Enfin, le récent partenariat entre la plateforme et l’Établissement Public FranceAgriMer ouvre la porte à un outil national d’estimation de la séquestration, intégré à la télédéclaration PAC. Cette collaboration pourrait faire de la France l’un des premiers pays à disposer d’un registre bas carbone public adossé aux données de terrain.
Cap Vers Une Alimentation Résiliente Et Transparente
La progression de MyEasyFarm symbolise l’émergence d’une agriculture de la preuve. En misant sur la donnée vérifiable et l’action climatique mesurable, la start‑up ne se contente pas d’ajouter une couche numérique ; elle réécrit le contrat de confiance entre producteurs, financeurs et consommateurs. Dans un contexte où les crises successives – climatiques, sanitaires, géopolitiques – fragilisent les chaînes d’approvisionnement, la transparence devient une valeur marchande autant qu’un impératif éthique.

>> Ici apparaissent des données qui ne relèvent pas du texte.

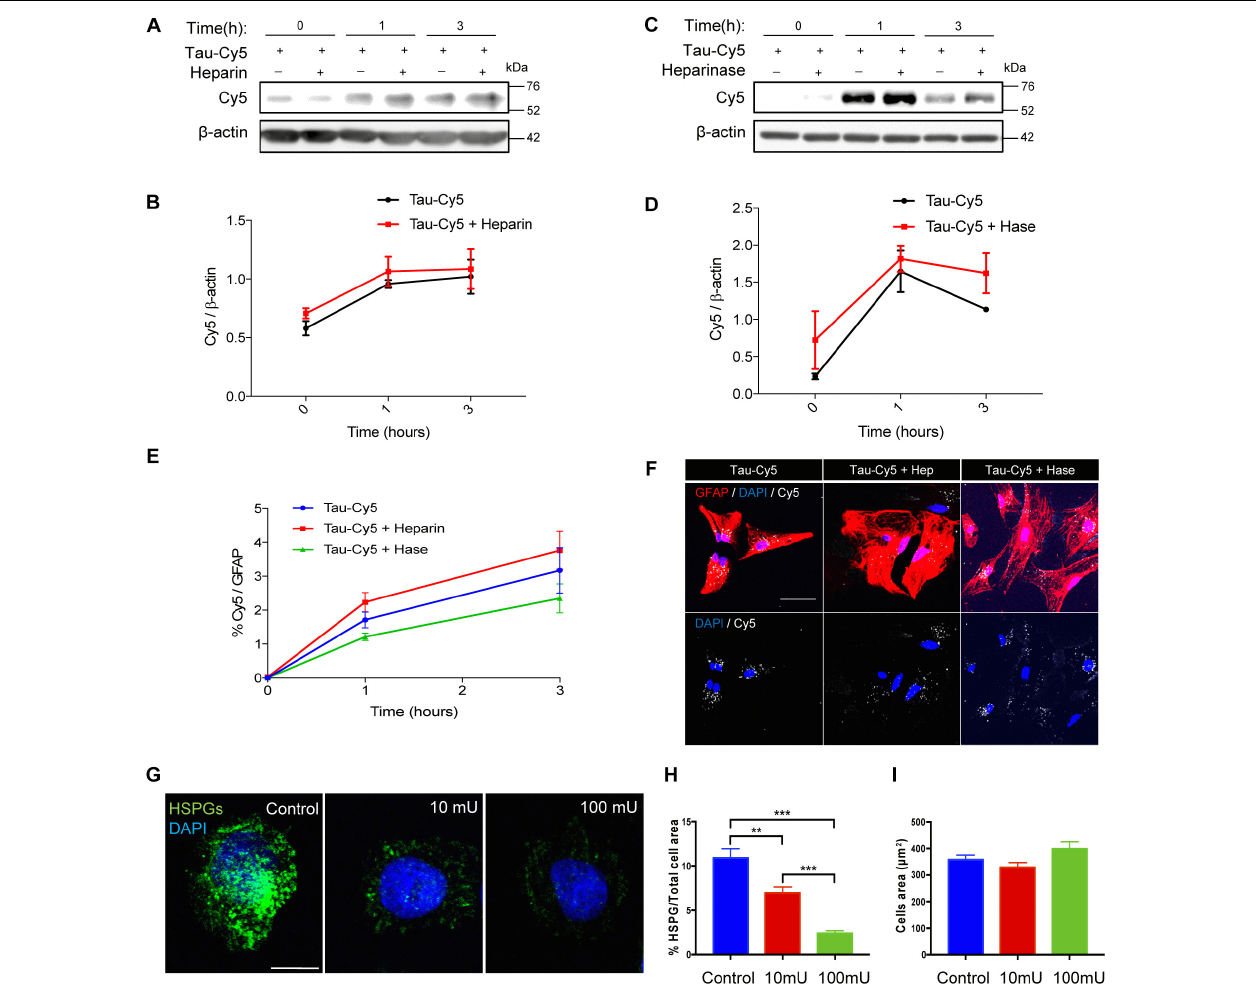
FIGURE 2 | Internalization of monomeric Tau in astrocytes is not through heparan sulfate proteoglycans. Representative western blot (A) and quantification (B) of the time course of Tau-Cy5 internalization from 0 to 3 h in the presence or absence of heparin. Cells were treated with Tau-Cy5 (control, T) or Tau-Cy5 + heparin (T+Hep) for different times, and Cy5 was analyzed in cell lysates. Note that the internalization of Tau did not change in the presence of heparin. Means and SE, T 0 h = 0.58 ± 0.06; T+Hep 0 h = 0.71 ± 0.04; T 1 h = 0.96 ± 0.03; T+Hep 1 h = 1.06 ± 0.13; T 3 h = 1.02 ± 0.15; and T+Hep 3 h = 1.09 ± 0.17. Representative western blot (C) and quantification (D) of Tau-Cy5 with (T+Hase) or without heparinase treatment (T) from 0 to 3 h. Means and SE: T 0 h = 0.23 ± 0.04; T+Hase 0 h = 0.72 ± 0.4; T 1 h = 1.65 ± 0.28; T+Hase 1 h = 1.82 ± 0.17; T 3 h = 1.13 ± 0.03; and T+Hase 3 h = 1.62 ± 0.27. Note that the internalization of Tau did not change after the treatment with heparinase. Quantification of Tau-Cy5 internalization measured by immunocytochemistry (E) and some representative images of 1 h time point after treatment (F) confirm the results obtained by western blot. Heparinase treatment reduces HSPGs (G – I) . Representative images of CHO cells treated with 0, 10, or 100 mU/ml of heparinase (G) and quantification of HSPGs (H) . Means and SE, control = 10.9 ± 1.02; heparinase 10 mU = 6.9 ± 0.67; and heparinase 100 mU = 2.4 ± 0.29. Quantification of the total area of the cells (I) support that heparinase treatment reduces the presence of HSPGs in the cells. An N = 3 independent experiments were performed. Bars show means ± SE. ∗∗ p ≤ 0.01 and ∗∗∗ p ≤ 0.001. Scale bar, 50 µ m (F) and 10 µ m (G)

Le passage à l’échelle offert par Fast Track to Market prouve qu’il existe un marché réel pour les solutions qui concilient impact environnemental et retour sur investissement. Demain, les exploitations agricoles pourront accéder plus facilement aux revenus complémentaires des crédits carbone, aux primes qualité et à des coûts d’assurance modulés par leur bilan d’émissions. Les industriels, quant à eux, disposeront d’indicateurs robustes pour rassurer le consommateur final.
Dans cette économie de la transition, la France a l’occasion de se positionner comme hub de la donnée agricole sécurisée, en capitalisant sur ses infrastructures cloud, ses instituts de recherche et son patrimoine agricole diversifié. Le succès de MyEasyFarm offre un exemple concret de la manière dont stratégie publique, innovation privée et exigence réglementaire peuvent converger vers un objectif commun : un système alimentaire européen réellement résilient, bas carbone et rentable.
Parier sur la mesure et la transparence, c’est déjà préparer l’assiette de demain.